Patients diagnosed with SJS stayed in the hospital an average of 9.8 days, incurring $21,407 in mean inflation-adjusted treatment costs, while patients with SJS/TEN or TEN stayed an average of more than 16 days, with associated costs of nearly $59,00 and $53,700, respectively. For all three diagnostic categories, length of stay and costs were significantly greater than among inpatients as a whole, Mr. Hsu and his associates noted.
Age- and sex-adjusted case-fatality rates were lower than previously reported, ranging from 3.7% to 7.5% for SJS (average, 4.7%), from 15.7% to 22.3% for SJS/TEN, and from 7.7% to 19% (average, 14.8%) for TEN. The risk of mortality increased very little after the affected body surface exceeded 10%, the researchers noted. Septicemia, other infections, renal failure, cancers, and older age all increased the risk of mortality.

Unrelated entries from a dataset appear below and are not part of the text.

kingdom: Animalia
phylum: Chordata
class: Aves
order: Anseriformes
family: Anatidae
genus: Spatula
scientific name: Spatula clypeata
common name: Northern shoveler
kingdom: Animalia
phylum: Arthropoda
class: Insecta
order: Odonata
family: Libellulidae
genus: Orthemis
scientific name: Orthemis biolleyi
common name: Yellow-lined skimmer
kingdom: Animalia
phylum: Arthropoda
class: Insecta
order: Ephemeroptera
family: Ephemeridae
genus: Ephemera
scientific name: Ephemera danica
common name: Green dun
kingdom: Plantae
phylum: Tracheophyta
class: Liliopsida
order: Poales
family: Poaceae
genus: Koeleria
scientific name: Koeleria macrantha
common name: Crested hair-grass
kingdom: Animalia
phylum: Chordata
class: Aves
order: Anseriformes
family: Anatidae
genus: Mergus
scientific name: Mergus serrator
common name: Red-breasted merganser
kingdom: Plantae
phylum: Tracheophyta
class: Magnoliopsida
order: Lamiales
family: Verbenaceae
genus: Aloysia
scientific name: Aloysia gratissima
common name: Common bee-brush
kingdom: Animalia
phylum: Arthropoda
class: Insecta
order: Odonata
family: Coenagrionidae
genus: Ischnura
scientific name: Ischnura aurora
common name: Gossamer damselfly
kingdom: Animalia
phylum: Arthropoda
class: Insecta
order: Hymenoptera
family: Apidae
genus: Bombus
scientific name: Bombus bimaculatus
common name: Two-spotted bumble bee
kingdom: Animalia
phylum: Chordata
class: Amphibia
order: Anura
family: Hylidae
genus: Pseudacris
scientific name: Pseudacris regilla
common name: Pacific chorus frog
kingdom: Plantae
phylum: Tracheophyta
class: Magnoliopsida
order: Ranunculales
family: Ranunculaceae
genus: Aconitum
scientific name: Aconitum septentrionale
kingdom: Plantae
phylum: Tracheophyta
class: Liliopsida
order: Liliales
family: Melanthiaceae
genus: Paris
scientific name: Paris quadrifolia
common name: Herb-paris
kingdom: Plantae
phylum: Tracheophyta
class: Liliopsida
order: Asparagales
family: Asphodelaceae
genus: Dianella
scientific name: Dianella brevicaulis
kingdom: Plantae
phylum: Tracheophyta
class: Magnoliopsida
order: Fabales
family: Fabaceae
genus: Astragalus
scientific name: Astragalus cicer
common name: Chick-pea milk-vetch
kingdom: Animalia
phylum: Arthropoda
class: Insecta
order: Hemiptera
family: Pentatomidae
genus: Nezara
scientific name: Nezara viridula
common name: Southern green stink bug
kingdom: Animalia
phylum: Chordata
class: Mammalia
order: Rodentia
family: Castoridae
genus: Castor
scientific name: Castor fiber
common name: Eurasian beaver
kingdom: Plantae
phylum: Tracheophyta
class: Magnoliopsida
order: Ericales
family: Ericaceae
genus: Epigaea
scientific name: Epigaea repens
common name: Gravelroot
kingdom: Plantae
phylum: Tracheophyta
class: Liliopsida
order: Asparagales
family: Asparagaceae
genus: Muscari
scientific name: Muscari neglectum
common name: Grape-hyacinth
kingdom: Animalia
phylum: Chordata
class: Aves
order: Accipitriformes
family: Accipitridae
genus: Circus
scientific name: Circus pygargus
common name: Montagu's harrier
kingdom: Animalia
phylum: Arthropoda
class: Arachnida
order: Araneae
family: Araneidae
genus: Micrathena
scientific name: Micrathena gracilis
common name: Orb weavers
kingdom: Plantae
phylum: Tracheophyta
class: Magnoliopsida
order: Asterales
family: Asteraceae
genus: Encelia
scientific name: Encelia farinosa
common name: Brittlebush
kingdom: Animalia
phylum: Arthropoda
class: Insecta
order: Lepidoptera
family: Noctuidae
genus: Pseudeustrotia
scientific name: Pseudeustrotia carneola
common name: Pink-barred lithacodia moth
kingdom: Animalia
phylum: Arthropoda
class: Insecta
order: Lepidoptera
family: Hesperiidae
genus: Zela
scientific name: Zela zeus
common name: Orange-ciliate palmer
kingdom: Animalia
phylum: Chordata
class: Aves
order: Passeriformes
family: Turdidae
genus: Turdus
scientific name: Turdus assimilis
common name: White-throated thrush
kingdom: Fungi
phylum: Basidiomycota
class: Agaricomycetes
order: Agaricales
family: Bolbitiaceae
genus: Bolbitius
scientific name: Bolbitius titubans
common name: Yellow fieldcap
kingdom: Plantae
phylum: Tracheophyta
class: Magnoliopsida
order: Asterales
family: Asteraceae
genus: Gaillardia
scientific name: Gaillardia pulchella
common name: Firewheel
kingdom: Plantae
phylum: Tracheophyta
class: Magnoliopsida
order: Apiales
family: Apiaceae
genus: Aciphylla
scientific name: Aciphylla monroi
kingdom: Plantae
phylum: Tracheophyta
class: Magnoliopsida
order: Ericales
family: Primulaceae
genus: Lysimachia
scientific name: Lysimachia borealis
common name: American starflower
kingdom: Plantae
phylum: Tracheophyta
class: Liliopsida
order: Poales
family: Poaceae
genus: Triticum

After accounting for race, age, and sex, SJS/TEN were significantly associated with a number of comorbidities, including systemic lupus erythematosus, renal failure, liver disease, epilepsy, and HIV disease, as well as mycoplasma, tuberculosis, and other serious infections, the researchers also found.
In addition, SJS and TEN were significantly more likely among inpatients with non-Hodgkin lymphoma, multiple myeloma, and leukemia. “Further studies are needed to understand the mechanism of these associations,” the investigators said.
The Dermatology Foundation and the Agency for Healthcare Research and Quality funded the study. Mr. Hsu had no disclosures.
AT THE 2016 SID ANNUAL MEETING
Key clinical point: The annual incidence of SJS was 8.6-9.8 cases per million adults per year, with a mean of 9.3 cases.
Major finding: The annual incidence of SJS was 8.6-9.8 cases per million adults per year, with a mean of 9.3. Annual rates of combined SJS/TEN and TEN were substantially lower, averaging 1.6 and 1.9 cases per million individuals per year, respectively.
Data source: An analysis of Nationwide Inpatient Sample data from 2009 through 2012.
Disclosures: The Dermatology Foundation and the Agency for Healthcare Research and Quality funded the study. Mr. Hsu had no disclosures.